Work item:
Transcribe each of the records below exactly, excluding all pictures.
Segment Open
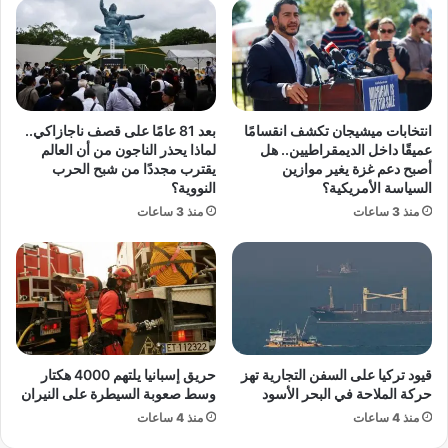
ل
ء
ع
.
م
.
ا
ع
ل
ر
ا
ض
انتخابات ميشيجان تكشف انقسامًا
بعد 81 عامًا على قصف ناجازاكي..
س
ف
عميقًا داخل الديمقراطيين.. هل
لماذا يحذر الناجون من أن العالم
ت
ي
أصبح دعم غزة يغير موازين
يقترب مجددًا من شبح الحرب
ق
ل
السياسة الأمريكية؟
النووية؟
ر
م
منذ 3 ساعات
منذ 3 ساعات
ا
ا
ر
ل
ا
س
ل
ل
ح
م
ز
و
ب
ا
م
ل
قيود تركيا على السفن التجارية تهز
حريق إسبانيا يلتهم 4000 هكتار
س
ث
حركة الملاحة في البحر الأسود
وسط صعوبة السيطرة على النيران
ت
ع
منذ 4 ساعات
منذ 4 ساعات
ق
ب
Segment Closed
Answer to this problem:
ل
ء
ع
.
م
.
ا
ع
ل
ر
ا
ض
انتخابات ميشيجان تكشف انقسامًا
بعد 81 عامًا على قصف ناجازاكي..
س
ف
عميقًا داخل الديمقراطيين.. هل
لماذا يحذر الناجون من أن العالم
ت
ي
أصبح دعم غزة يغير موازين
يقترب مجددًا من شبح الحرب
ق
ل
السياسة الأمريكية؟
النووية؟
ر
م
منذ 3 ساعات
منذ 3 ساعات
ا
ا
ر
ل
ا
س
ل
ل
ح
م
ز
و
ب
ا
م
ل
قيود تركيا على السفن التجارية تهز
حريق إسبانيا يلتهم 4000 هكتار
س
ث
حركة الملاحة في البحر الأسود
وسط صعوبة السيطرة على النيران
ت
ع
منذ 4 ساعات
منذ 4 ساعات
ق
ب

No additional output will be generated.